Opioid-based drugs are an important option for certain patients, including those dealing with daily excruciating pain. But our healthcare system goes further by encouraging the use of these powerful treatments for acute pain. This has contributed to prescription opioid deaths in the U.S. having quadrupled in the past 15 years.
Many Americans who become addicted to or abuse opioids are first exposed to the drugs during or after surgery. According to one study on prescribing following orthopedic surgery, the average patient was prescribed 80 opioid-based pills — and half of these pills remain sitting unused in medicine cabinets waiting to be misused.
Medicare, which provides insurance for over 62 million beneficiaries, has contributed to this crisis. Medicare’s outdated reimbursement system does not provide adequate reimbursement for non-opioid alternatives used to manage postsurgical pain, meaning that many facilities must cover the cost for non-opioid drugs, devices, and pain management therapies or simply not make these options available to patients and healthcare providers.
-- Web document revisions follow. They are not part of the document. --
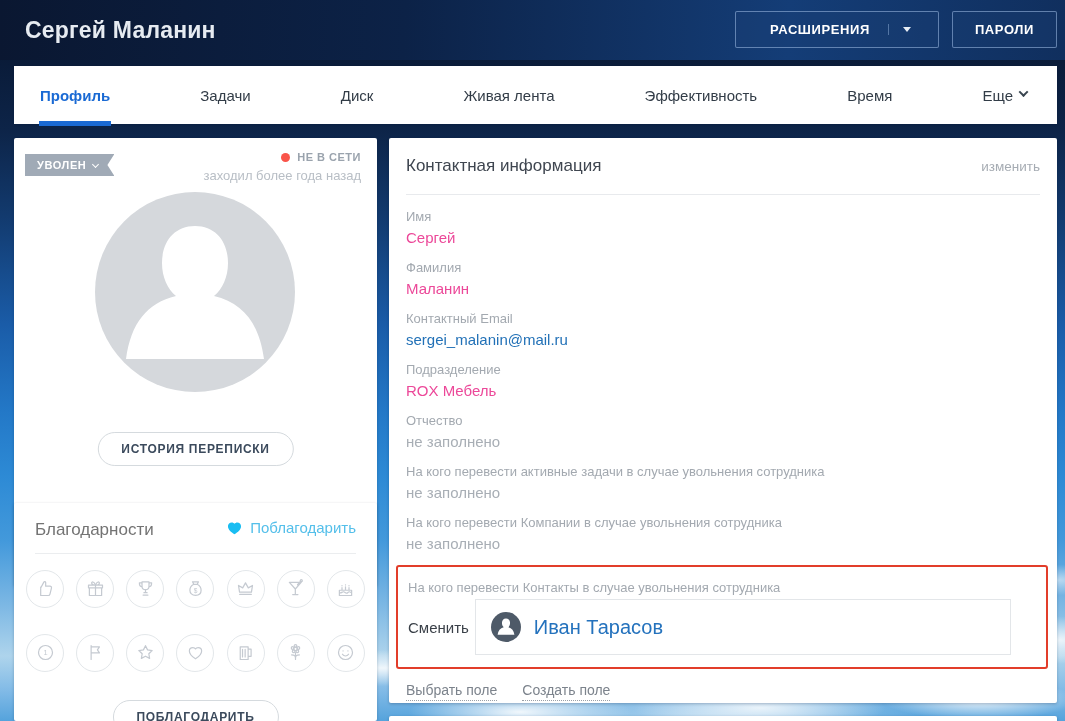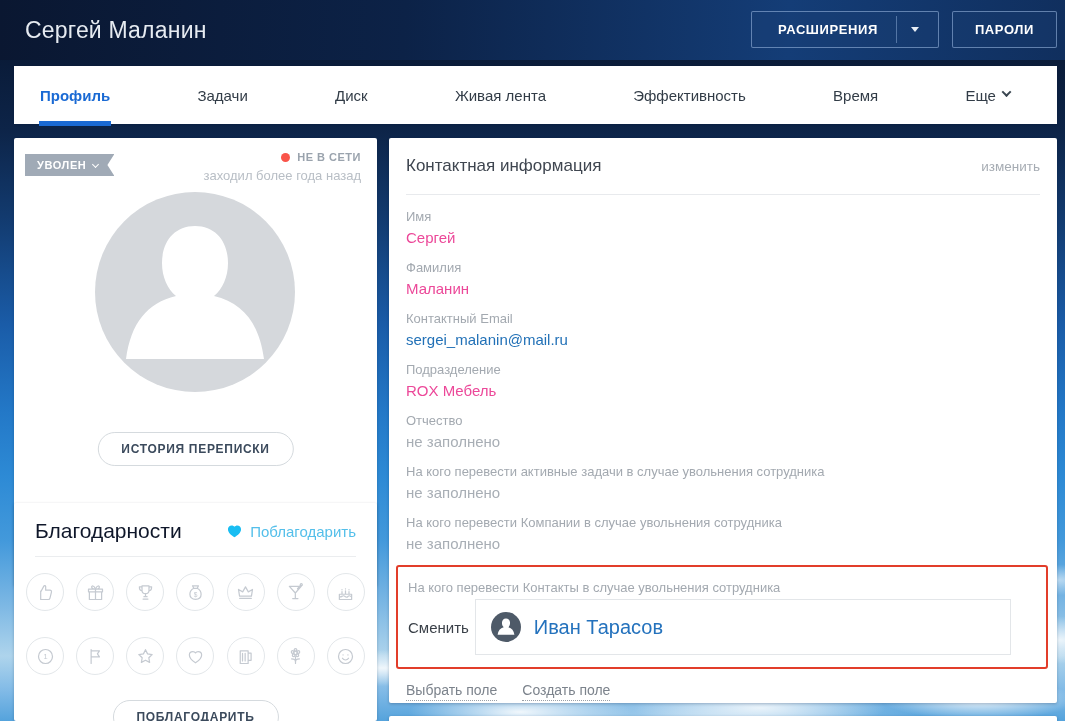--- a/index.html
+++ b/index.html
@@ -34,7 +34,7 @@
     background:linear-gradient(92deg,#0a1731 0%,#0c2247 38%,#143d77 74%,#102f5e 100%);
     display:flex; align-items:center;
   }
-  .page-title { color:#e6ebf1; font-size:23px; font-weight:400; margin-left:25px; letter-spacing:.2px; }
+  .page-title { color:#e6ebf1; font-size:23px; font-weight:700; margin-left:25px; letter-spacing:.2px; }
   .topbar-actions { position:absolute; right:8px; top:11px; display:flex; align-items:stretch; gap:13px; height:37px; }
   .hbtn {
     display:flex; align-items:center; height:37px;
Unfortunately, this is an increasingly untenable burden as facilities report rapidly declining operating margins, and are forced to simply restrict access to these therapies.
While people, including many healthcare professionals, often think of opioid addiction as an issue mainly affecting younger Americans, approximately 3% of Medicare beneficiaries — or nearly 2 million elderly Americans — live with opioid use disorder — and many more leave bottles of potentially addictive painkillers laying around in their medicine cabinets for family members to access. A recent Office of the Inspector General report found that more than 50,000 Part D beneficiaries overdosed on opioids in 2021.
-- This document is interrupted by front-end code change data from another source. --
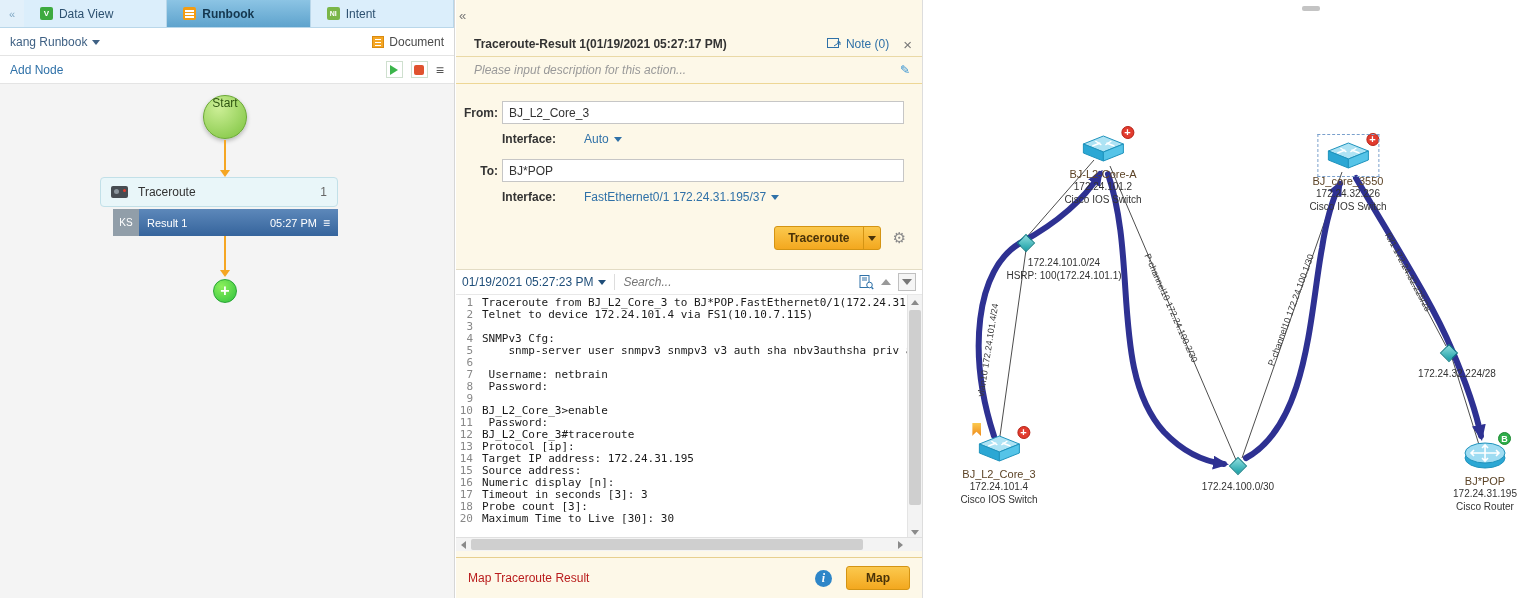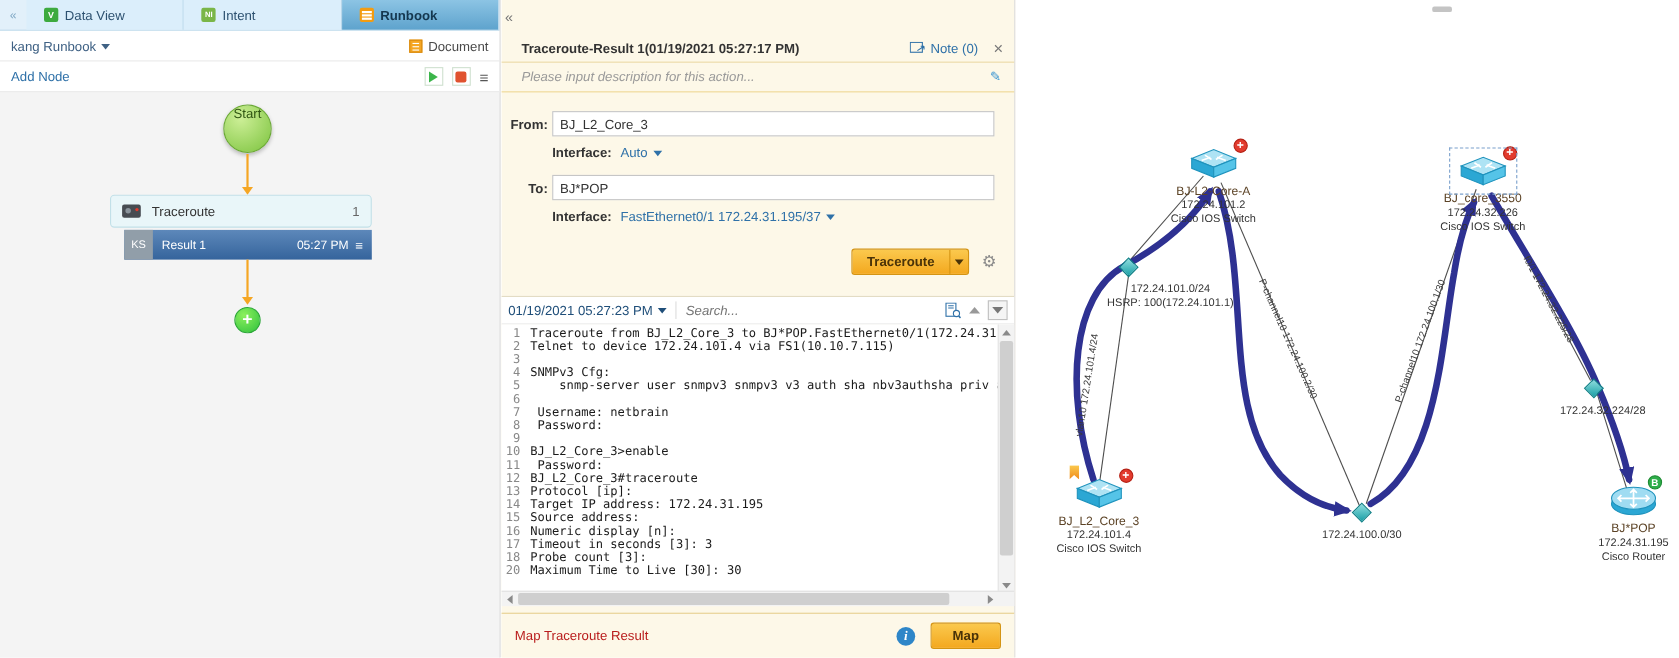--- a/index.html
+++ b/index.html
@@ -132,13 +132,13 @@
         <span class="tab-ico ico-v">V</span>
         <span>Data View</span>
       </div>
+      <div class="tab active">
+        <span class="tab-ico ico-rb"></span>
+        <span>Runbook</span>
+      </div>
       <div class="tab">
         <span class="tab-ico ico-ni">NI</span>
         <span>Intent</span>
-      </div>
-      <div class="tab active">
-        <span class="tab-ico ico-rb"></span>
-        <span>Runbook</span>
       </div>
     </div>
 

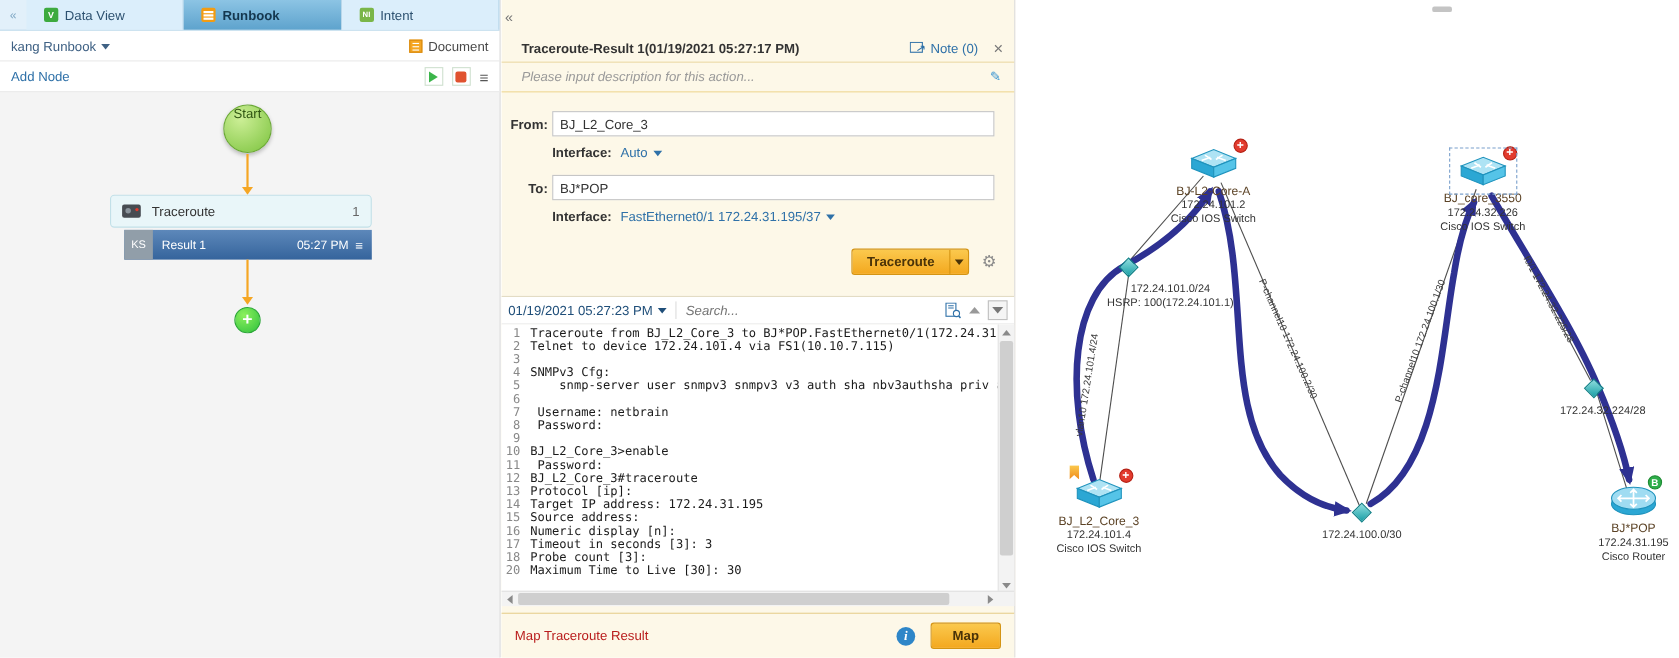--- a/index.html
+++ b/index.html
@@ -66,7 +66,7 @@
   .form-row { display:flex; align-items:center; padding-left:6px; }
   .form-label { width:36px; text-align:right; font-weight:bold; color:#333; flex:0 0 auto; }
   .form-input { margin-left:4px; width:402px; height:23px; border:1px solid #c6c6c6; background:#fff; padding:0 6px; font-size:12px; color:#333; font-family:"Liberation Sans",sans-serif; }
-  .iface-row { display:flex; align-items:flex-start; margin-left:46px; margin-top:8px; }
+  .iface-row { display:flex; align-items:flex-start; margin-left:46px; margin-top:8px;gap:20px; }
   .iface-label { font-weight:bold; color:#333; margin-right:8px; }
   .iface-value { color:#2f71a8; cursor:pointer; }
   .btn-row { display:flex; align-items:center; justify-content:flex-end; margin-top:22px; padding-right:16px; }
Non-opioid alternatives, on the other hand, can help patients manage pain while reducing the risk of patients developing an opioid use disorder. This approach to pain management can save lives.
I am hopeful that our country will soon turn the corner on this epidemic. To do so, we need to prevent addiction whenever possible – whether among the broader population or specific groups like older Americans.
We can do this with the help of a bipartisan bill that is quickly gaining ground in Congress. If signed into law, the Non-Opioids Prevent Addiction in the Nation (NOPAIN) Act (S. 586/H.R. 3259) would help ensure that every Medicare beneficiary has access to safe, effective non-opioid drugs and devices. By removing barriers to opioid alternatives in ambulatory surgical centers and hospital outpatient department settings, the widely supported legislation would empower more patients and their healthcare providers to choose non-addictive pain management approaches. Importantly, the legislation does not prevent or minimize access to prescription opioids when it is clinically appropriate; it simply levels the playing field, creating more choice for patients and medical providers.
Healthcare providers and patients should have a say over which treatment options are best for them — not Medicare payment policy alone. With over 43 opioid prescriptions written for every 100 Americans in 2020, it’s clear this broken system is only worsening the opioid epidemic.
This bill has already gained the support of over 110 members in the House and half of the Senate. It has also been endorsed by various medical organizations, including the American Medical Association and the American Society of Anesthesiologists. I thank all these champions for joining the fight against addiction and overdose. I urge every lawmaker on Capitol Hill and every healthcare organization to join the growing numbers supporting this critically important legislation.
With healthcare providers and patients having more choice in the direction of their treatment plans, we could be one step closer to reigning in the out-of-control opioid epidemic.
Chris Fox is executive director for Voices for Non-Opioid Choices.